На краю поля Проторин углядел одинокий грузовик-водовоз.
— А это Горбатов, значит, решил поле полить, — объяснил Некондратов. — Кишку вон дотянул, а полить не успел.
— Не успел, говоришь, — медленно повторил Проторин. Что-то в его голове стало проясняться. Он пораженно, новыми глазами, оглядел поле.
— Ага, не успел, — подтвердил Некондратов.
— Оно его прогнать хотело с поля, — вымолвил Проторин, поворачиваясь к нему. — Оно не хотело убивать. Это его поле.
— Ну да, молчановское, — подтвердил Некондратов.

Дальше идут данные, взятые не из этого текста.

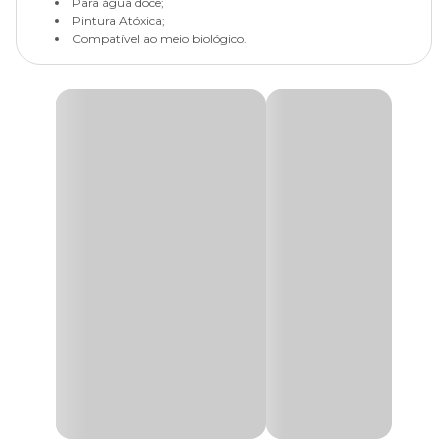
Para água doce;
Pintura Atóxica;
Compatível ao meio biológico.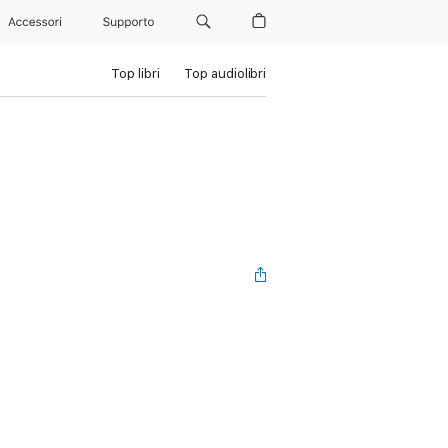
Accessori
Supporto
Top libri
Top audiolibri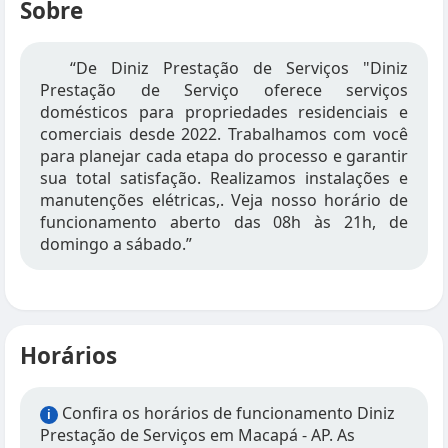
Sobre
“De Diniz Prestação de Serviços "Diniz
Prestação de Serviço oferece serviços
domésticos para propriedades residenciais e
comerciais desde 2022. Trabalhamos com você
para planejar cada etapa do processo e garantir
sua total satisfação. Realizamos instalações e
manutenções elétricas,. Veja nosso horário de
funcionamento aberto das 08h às 21h, de
domingo a sábado.”
Horários
Confira os horários de funcionamento Diniz
i
Prestação de Serviços em Macapá - AP. As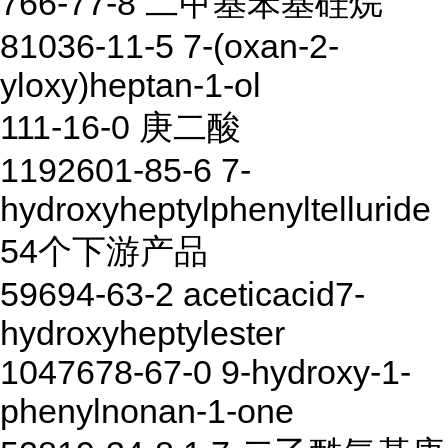
766-77-8 二甲基苯基硅烷
81036-11-5 7-(oxan-2-
yloxy)heptan-1-ol
111-16-0 庚二酸
1192601-85-6 7-
hydroxyheptylphenyltelluride
54个下游产品
59694-63-2 aceticacid7-
hydroxyheptylester
1047678-67-0 9-hydroxy-1-
phenylnonan-1-one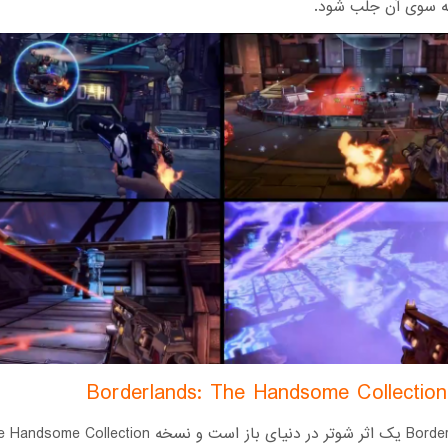
 به سوی آن جلب شود.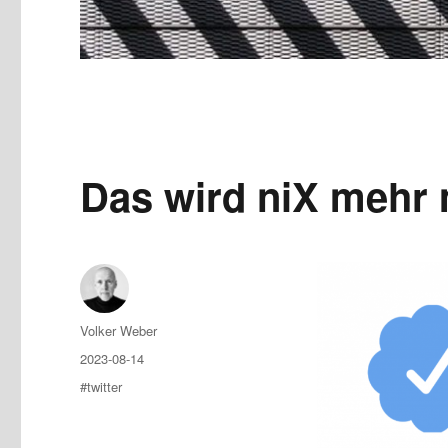
Das wird niX mehr m
Author
Volker Weber
Posted
2023-08-14
on
Tags
#twitter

— Никакое не молчановское! — закричал Проторин, наступая на него. — Это облака поле! Это облако его должно поливать, а не Горбатов!
Некондратов какое-то время глядел на его распаленное лицо.
— Ну да, мы-то Паскаля не читали, — обиженно протянул он наконец.
Возвращались уже в полной темноте, но Проторин этого не замечал, ступая куда придется и не думая о том, что сапоги — свои, не казенные. Ему было важно, чтобы Некондратов его понял, поэтому он говорил словами понятными, говорил об облаке, о том, что оно отбилось от стада, потому что не выполнило своей миссии, не пролило дождь, как было задумано… Новая мысль пришла ему в голову, он на полуслове замолчал. Молчал и Некондратов, но два их молчания были разными: Проторин молчал, ослепленный разгадкой, Некондратов молчал понимающе.